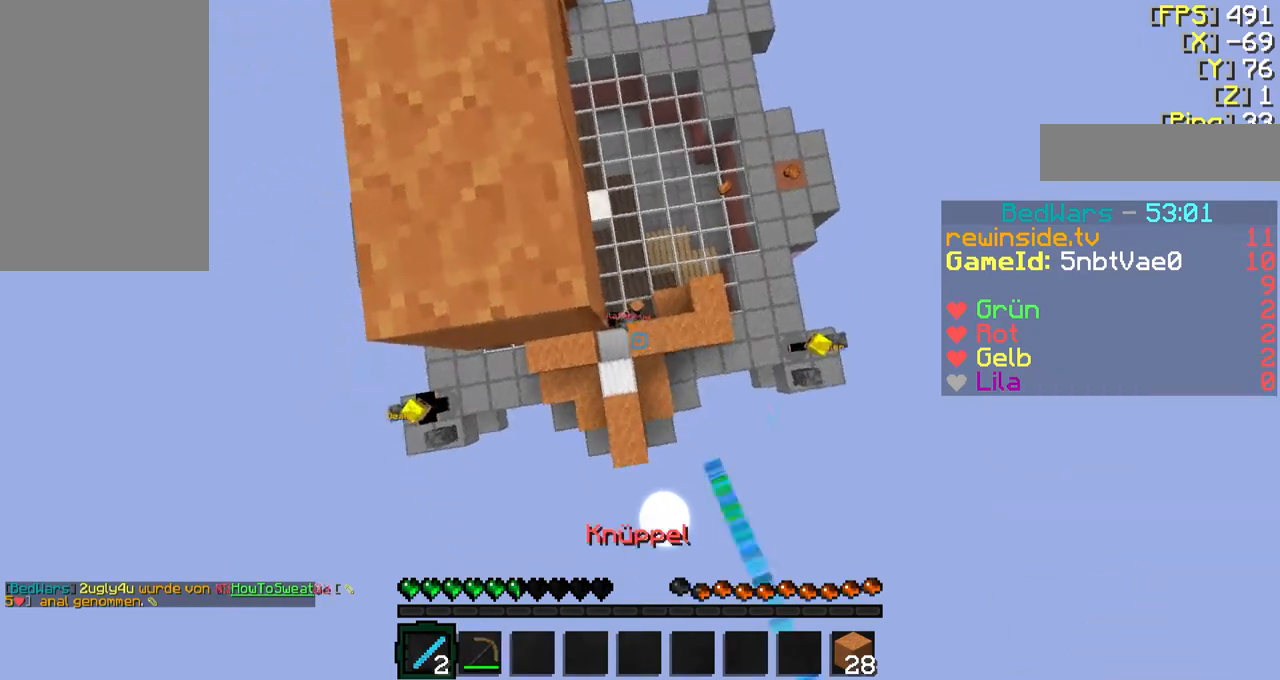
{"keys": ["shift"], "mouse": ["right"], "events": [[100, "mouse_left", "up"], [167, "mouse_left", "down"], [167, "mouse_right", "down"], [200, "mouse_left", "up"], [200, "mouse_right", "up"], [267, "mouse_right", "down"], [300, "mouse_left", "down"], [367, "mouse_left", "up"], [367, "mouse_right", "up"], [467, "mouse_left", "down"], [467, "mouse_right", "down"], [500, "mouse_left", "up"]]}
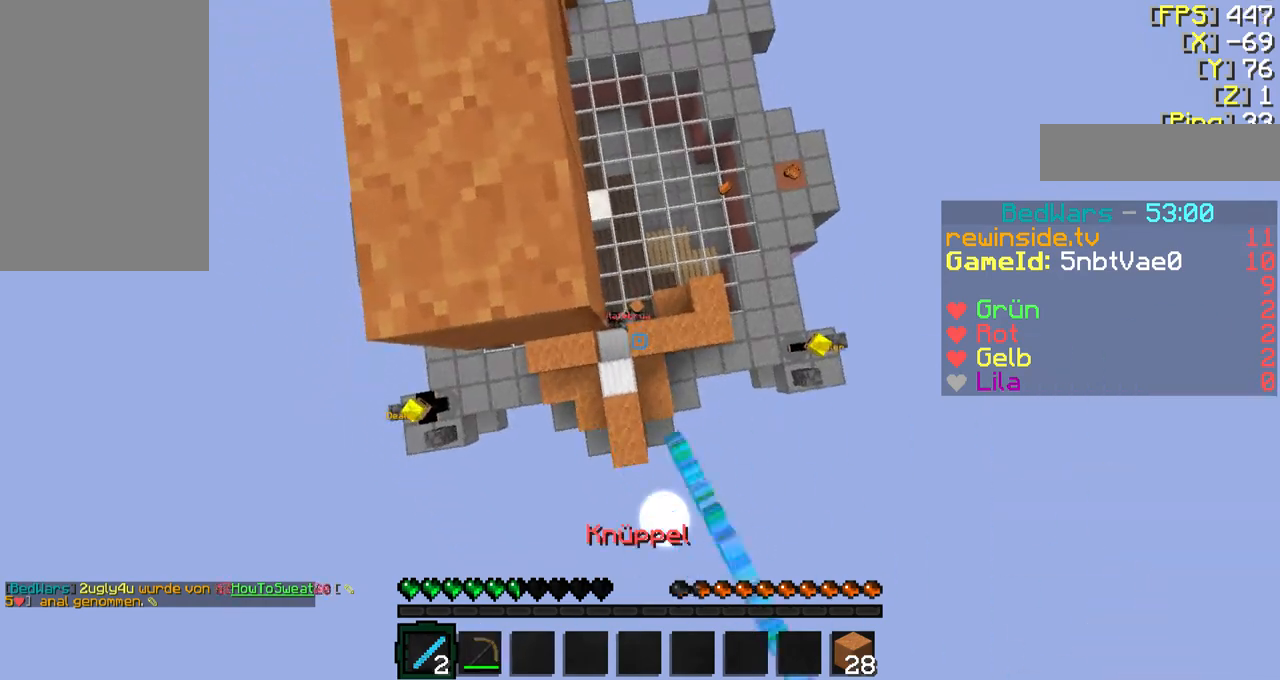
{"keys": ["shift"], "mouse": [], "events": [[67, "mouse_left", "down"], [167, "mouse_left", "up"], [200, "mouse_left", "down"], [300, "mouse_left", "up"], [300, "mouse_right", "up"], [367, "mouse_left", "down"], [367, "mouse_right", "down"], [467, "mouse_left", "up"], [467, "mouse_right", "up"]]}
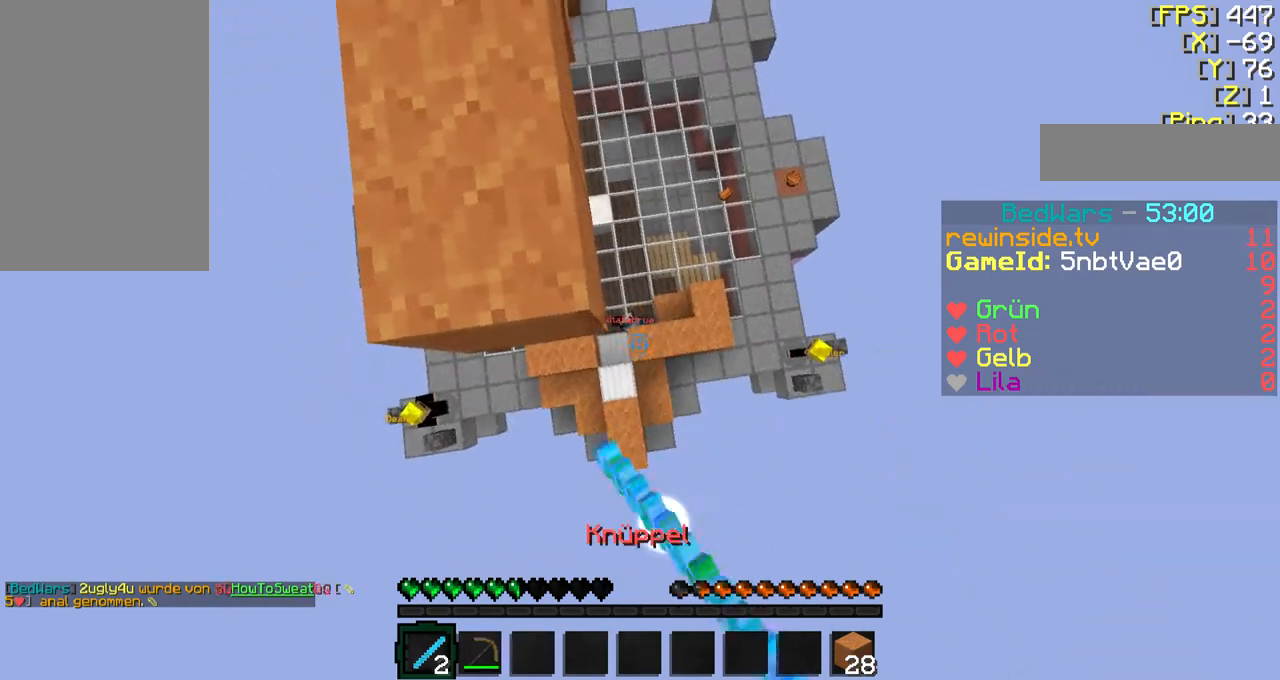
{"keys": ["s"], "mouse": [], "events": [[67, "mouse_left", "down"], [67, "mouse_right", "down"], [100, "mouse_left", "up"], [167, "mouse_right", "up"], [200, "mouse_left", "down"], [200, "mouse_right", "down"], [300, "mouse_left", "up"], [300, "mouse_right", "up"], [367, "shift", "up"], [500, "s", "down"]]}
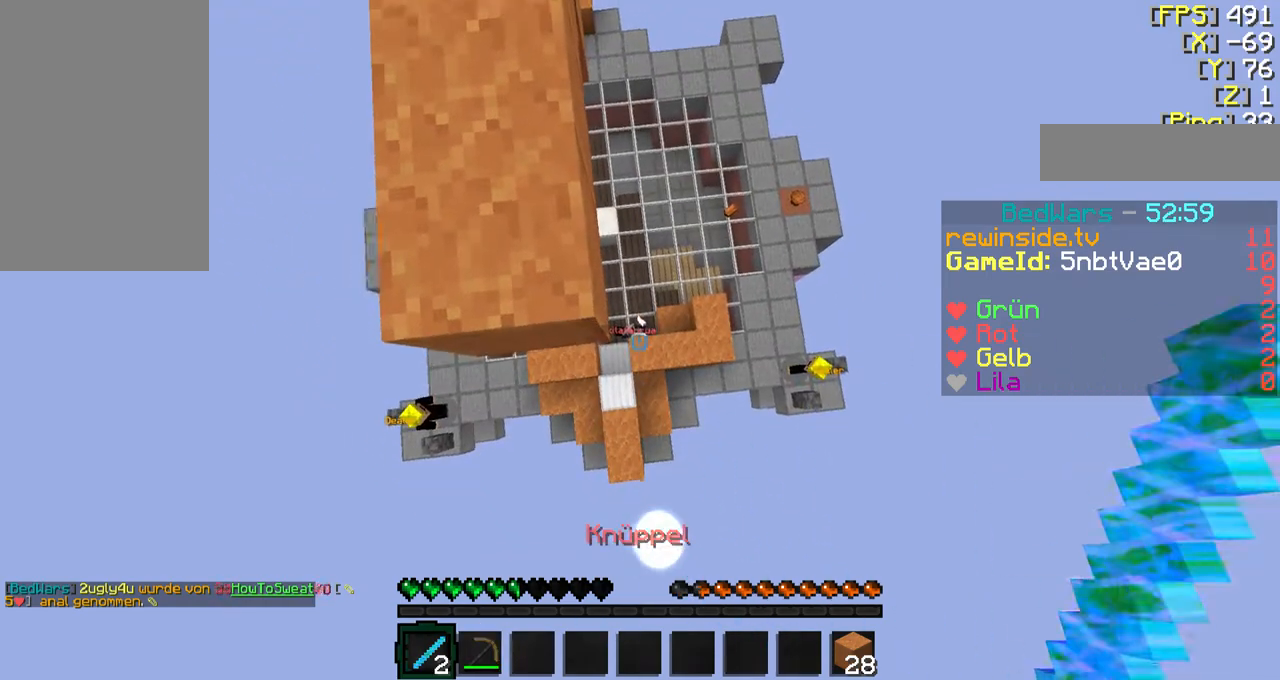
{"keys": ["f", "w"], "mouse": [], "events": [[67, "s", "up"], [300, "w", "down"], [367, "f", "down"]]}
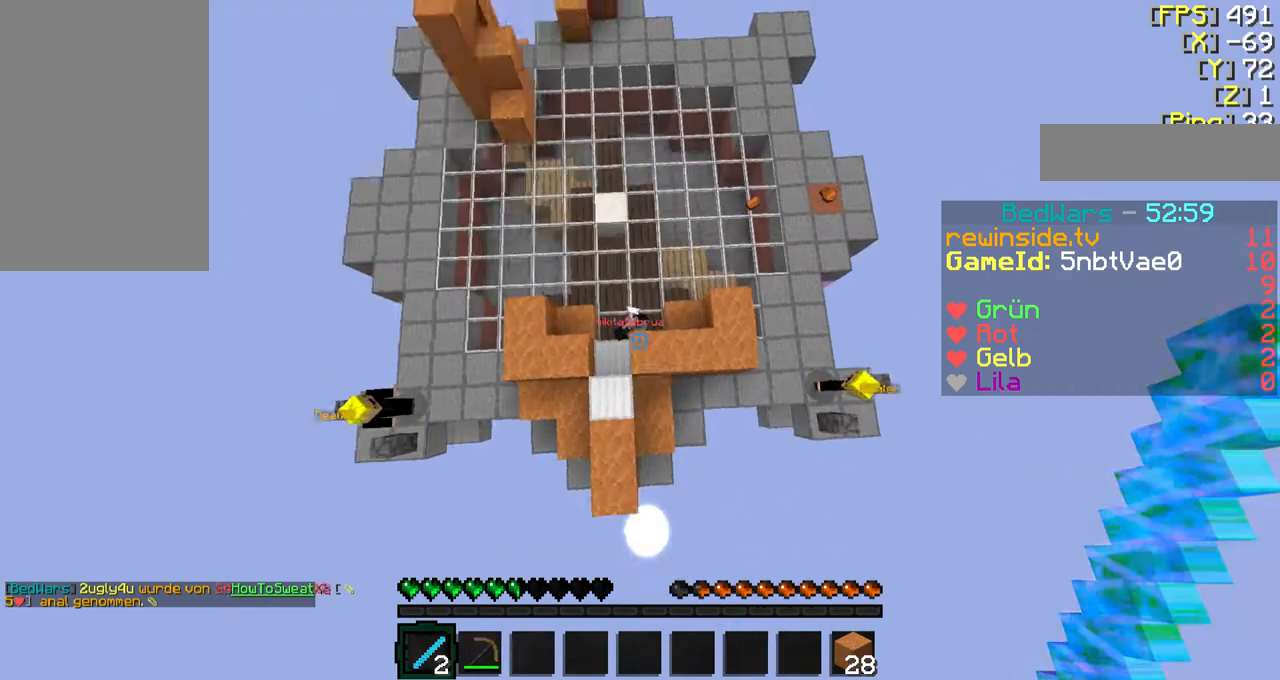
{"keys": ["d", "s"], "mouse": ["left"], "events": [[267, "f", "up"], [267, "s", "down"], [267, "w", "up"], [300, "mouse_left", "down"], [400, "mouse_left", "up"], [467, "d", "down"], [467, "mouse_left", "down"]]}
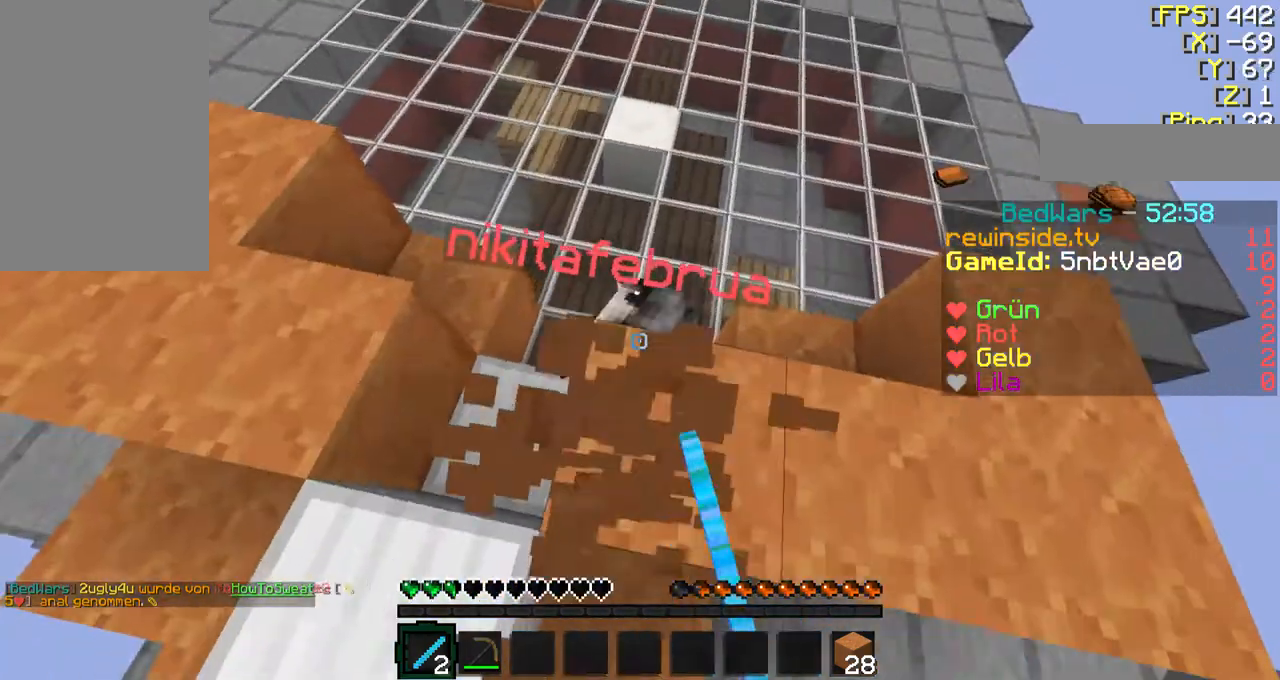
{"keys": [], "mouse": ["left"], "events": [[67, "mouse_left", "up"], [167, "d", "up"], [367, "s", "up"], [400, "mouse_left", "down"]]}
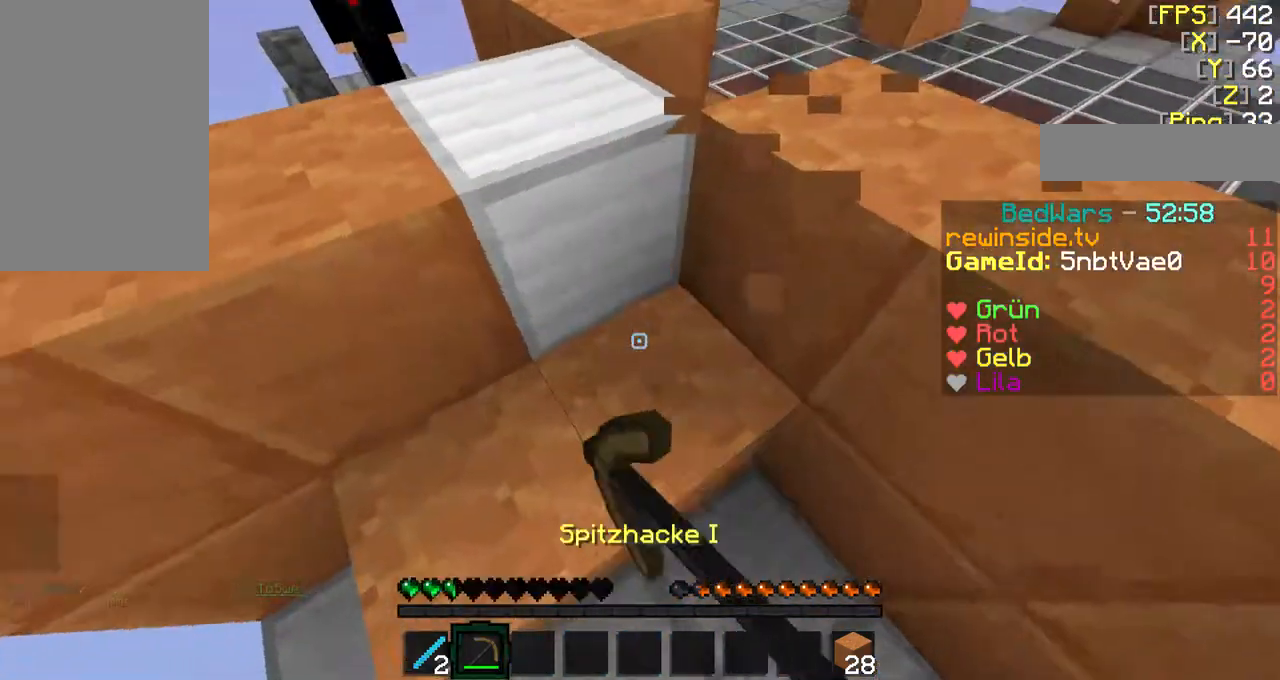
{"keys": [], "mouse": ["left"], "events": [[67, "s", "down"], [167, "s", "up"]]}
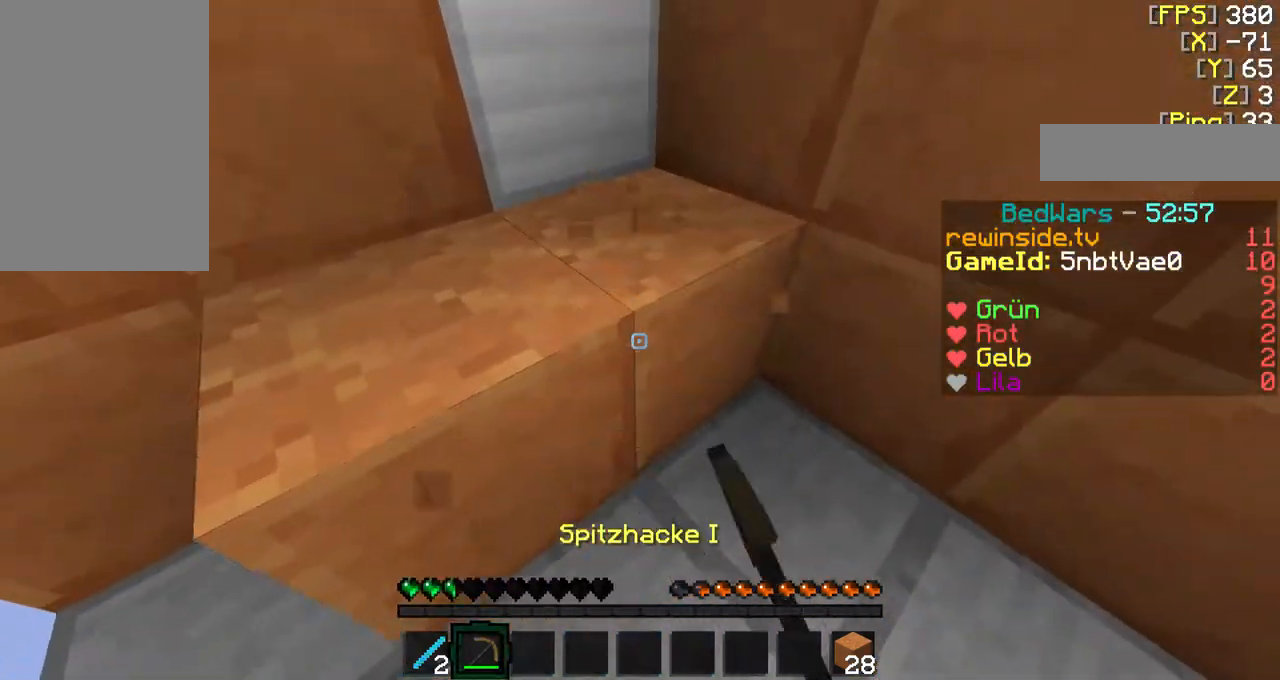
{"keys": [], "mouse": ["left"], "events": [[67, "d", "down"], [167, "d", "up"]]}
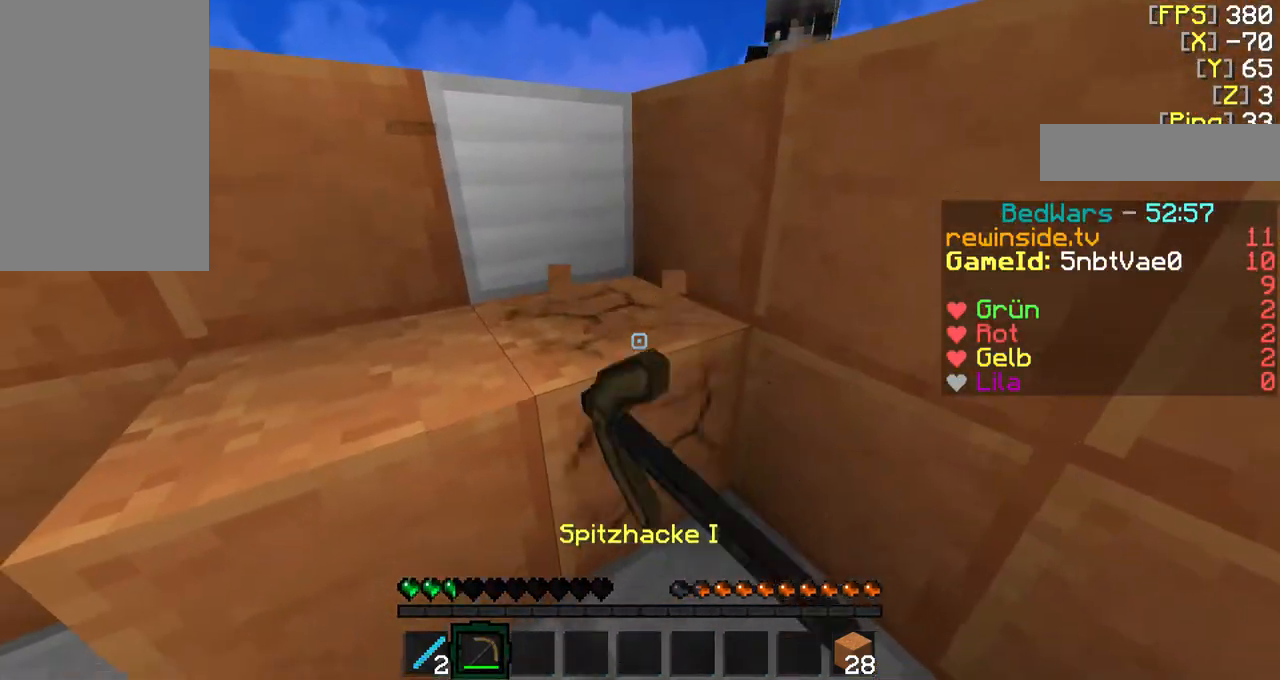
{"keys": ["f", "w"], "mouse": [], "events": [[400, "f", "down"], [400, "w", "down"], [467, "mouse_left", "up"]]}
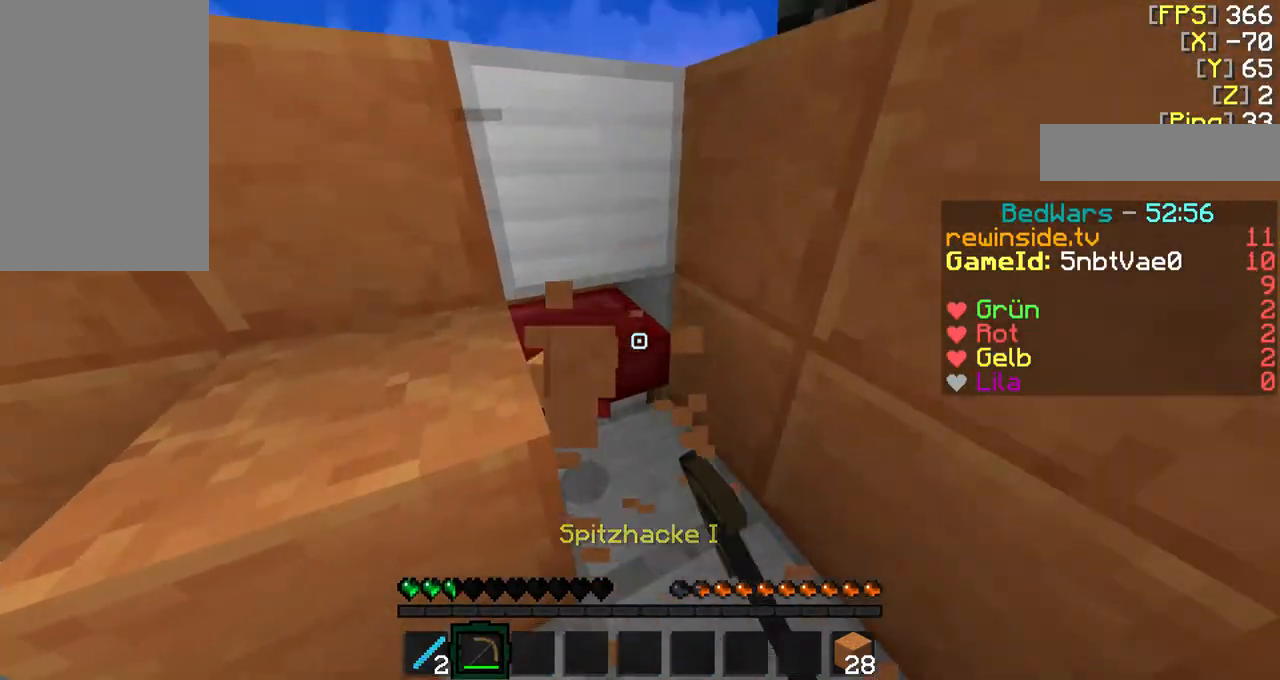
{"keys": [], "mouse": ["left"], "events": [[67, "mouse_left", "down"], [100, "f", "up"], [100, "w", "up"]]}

→ **What is being asked**
One exact copy of the data, no pictures: write it out line for line.

→ **Answer space**
{"keys": ["shift"], "mouse": ["right"], "events": [[100, "mouse_left", "up"], [167, "mouse_left", "down"], [167, "mouse_right", "down"], [200, "mouse_left", "up"], [200, "mouse_right", "up"], [267, "mouse_right", "down"], [300, "mouse_left", "down"], [367, "mouse_left", "up"], [367, "mouse_right", "up"], [467, "mouse_left", "down"], [467, "mouse_right", "down"], [500, "mouse_left", "up"]]}
{"keys": ["shift"], "mouse": [], "events": [[67, "mouse_left", "down"], [167, "mouse_left", "up"], [200, "mouse_left", "down"], [300, "mouse_left", "up"], [300, "mouse_right", "up"], [367, "mouse_left", "down"], [367, "mouse_right", "down"], [467, "mouse_left", "up"], [467, "mouse_right", "up"]]}
{"keys": ["s"], "mouse": [], "events": [[67, "mouse_left", "down"], [67, "mouse_right", "down"], [100, "mouse_left", "up"], [167, "mouse_right", "up"], [200, "mouse_left", "down"], [200, "mouse_right", "down"], [300, "mouse_left", "up"], [300, "mouse_right", "up"], [367, "shift", "up"], [500, "s", "down"]]}
{"keys": ["f", "w"], "mouse": [], "events": [[67, "s", "up"], [300, "w", "down"], [367, "f", "down"]]}
{"keys": ["d", "s"], "mouse": ["left"], "events": [[267, "f", "up"], [267, "s", "down"], [267, "w", "up"], [300, "mouse_left", "down"], [400, "mouse_left", "up"], [467, "d", "down"], [467, "mouse_left", "down"]]}
{"keys": [], "mouse": ["left"], "events": [[67, "mouse_left", "up"], [167, "d", "up"], [367, "s", "up"], [400, "mouse_left", "down"]]}
{"keys": [], "mouse": ["left"], "events": [[67, "s", "down"], [167, "s", "up"]]}
{"keys": [], "mouse": ["left"], "events": [[67, "d", "down"], [167, "d", "up"]]}
{"keys": ["f", "w"], "mouse": [], "events": [[400, "f", "down"], [400, "w", "down"], [467, "mouse_left", "up"]]}
{"keys": [], "mouse": ["left"], "events": [[67, "mouse_left", "down"], [100, "f", "up"], [100, "w", "up"]]}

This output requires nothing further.